• **Questions on the material**
1 > In the forgiveness essay, switch "card" to "note" and write out the stretch from "I looked again" through "The Good Life?" with that change.
2 > Transcribe the dataset entries word for word, from the first entry through the line that contains "What position from the right is 27?", including that line.

• **Exercise passage**
------------------------------------

Religious folks say we feel lighter, more at ease, when we give up the burden of hate. And then there are people who believe that in a world where an eye-for-an-eye is the moral code, we end up with a bunch of blind people, that is to say, many hurt people and an ever-escalating society of violence.

There are caveats to forgiveness though, particularly for people who are in abusive relationships. Researchers say that spouses who are quick to forgive, are abused more often. Clearly, we need to stay away from people who keep harming us.

But let’s say you have decided on your own, like my mom, that you are ready to forgive. You can’t always snap your fingers and make it instantly happen. Here are six ideas from forgiveness expert Dr. Robert Enright that may help.

• Acknowledge your emotions — hurt, angry, ashamed, embarrassed.

• Explain to yourself why you have made the decision to forgive (your reasons can be as practical as wanting to be free of anger so you can better focus at work).

• Consider the vulnerabilities and limitations of the person who harmed you.

• Reflect on how good it feels to let go of hate.

• Find meaning in the suffering you experienced and overcame.

• Make a commitment to not pass along the pain you have endured; offer the world goodwill instead.

When I asked my mother what she was thinking that would cause her to invite the hot dog lady over, she simply shrugged and said, “It was time.”

I looked again at the card the hot dog lady had sent. It was a touching card, clearly aimed at trying to alleviate my mother’s suffering.

Ten years later we talked about this incident within the overall narrative of my parents’ strong marriage. Mom gave me permission to share the story if I thought it would be useful. “Be sure,” she added, “to say that I wasn’t perfect either.”

Remembering that most of us, like Mom (and Dad), are not perfect is what helps me most when I want to forgive … both myself and others.

This December, if it’s time, how might you practice forgiveness and move up to The Good Life?

------------------------------------

(Dataset entries)

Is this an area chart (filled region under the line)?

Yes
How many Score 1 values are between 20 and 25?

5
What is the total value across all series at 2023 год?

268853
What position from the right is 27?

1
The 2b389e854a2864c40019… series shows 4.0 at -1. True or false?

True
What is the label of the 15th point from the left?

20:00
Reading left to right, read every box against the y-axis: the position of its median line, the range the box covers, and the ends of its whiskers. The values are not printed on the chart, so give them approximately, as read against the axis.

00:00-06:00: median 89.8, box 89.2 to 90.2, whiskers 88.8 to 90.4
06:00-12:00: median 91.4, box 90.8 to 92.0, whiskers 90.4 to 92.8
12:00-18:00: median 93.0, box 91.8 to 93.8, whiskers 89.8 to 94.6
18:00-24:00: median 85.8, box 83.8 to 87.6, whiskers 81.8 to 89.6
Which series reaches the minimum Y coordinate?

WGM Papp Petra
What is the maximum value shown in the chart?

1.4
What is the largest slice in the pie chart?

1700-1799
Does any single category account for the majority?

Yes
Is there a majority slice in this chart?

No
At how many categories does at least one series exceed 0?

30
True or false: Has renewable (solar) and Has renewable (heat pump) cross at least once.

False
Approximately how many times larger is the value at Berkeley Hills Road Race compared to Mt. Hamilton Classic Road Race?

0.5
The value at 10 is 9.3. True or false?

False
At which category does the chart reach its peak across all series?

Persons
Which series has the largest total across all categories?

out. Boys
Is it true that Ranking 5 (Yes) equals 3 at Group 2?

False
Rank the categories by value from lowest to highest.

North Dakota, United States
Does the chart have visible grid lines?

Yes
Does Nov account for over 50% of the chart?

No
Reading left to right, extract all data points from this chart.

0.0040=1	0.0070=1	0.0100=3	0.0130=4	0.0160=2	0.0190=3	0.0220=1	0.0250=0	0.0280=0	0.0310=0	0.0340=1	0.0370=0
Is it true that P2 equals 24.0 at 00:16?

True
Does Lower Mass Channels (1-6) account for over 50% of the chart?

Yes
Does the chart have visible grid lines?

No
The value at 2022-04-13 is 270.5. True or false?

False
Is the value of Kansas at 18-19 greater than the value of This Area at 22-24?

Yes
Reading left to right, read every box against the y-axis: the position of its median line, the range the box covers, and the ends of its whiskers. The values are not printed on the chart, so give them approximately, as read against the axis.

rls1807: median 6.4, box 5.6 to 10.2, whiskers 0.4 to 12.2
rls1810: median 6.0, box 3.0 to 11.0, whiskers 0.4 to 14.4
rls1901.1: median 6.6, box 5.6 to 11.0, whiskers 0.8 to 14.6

------------------------------------

• **Solutions to each task**
1 >
I looked again at the note the hot dog lady had sent. It was a touching note, clearly aimed at trying to alleviate my mother’s suffering.

Ten years later we talked about this incident within the overall narrative of my parents’ strong marriage. Mom gave me permission to share the story if I thought it would be useful. “Be sure,” she added, “to say that I wasn’t perfect either.”

Remembering that most of us, like Mom (and Dad), are not perfect is what helps me most when I want to forgive … both myself and others.

This December, if it’s time, how might you practice forgiveness and move up to The Good Life?

2 >
Is this an area chart (filled region under the line)?

Yes
How many Score 1 values are between 20 and 25?

5
What is the total value across all series at 2023 год?

268853
What position from the right is 27?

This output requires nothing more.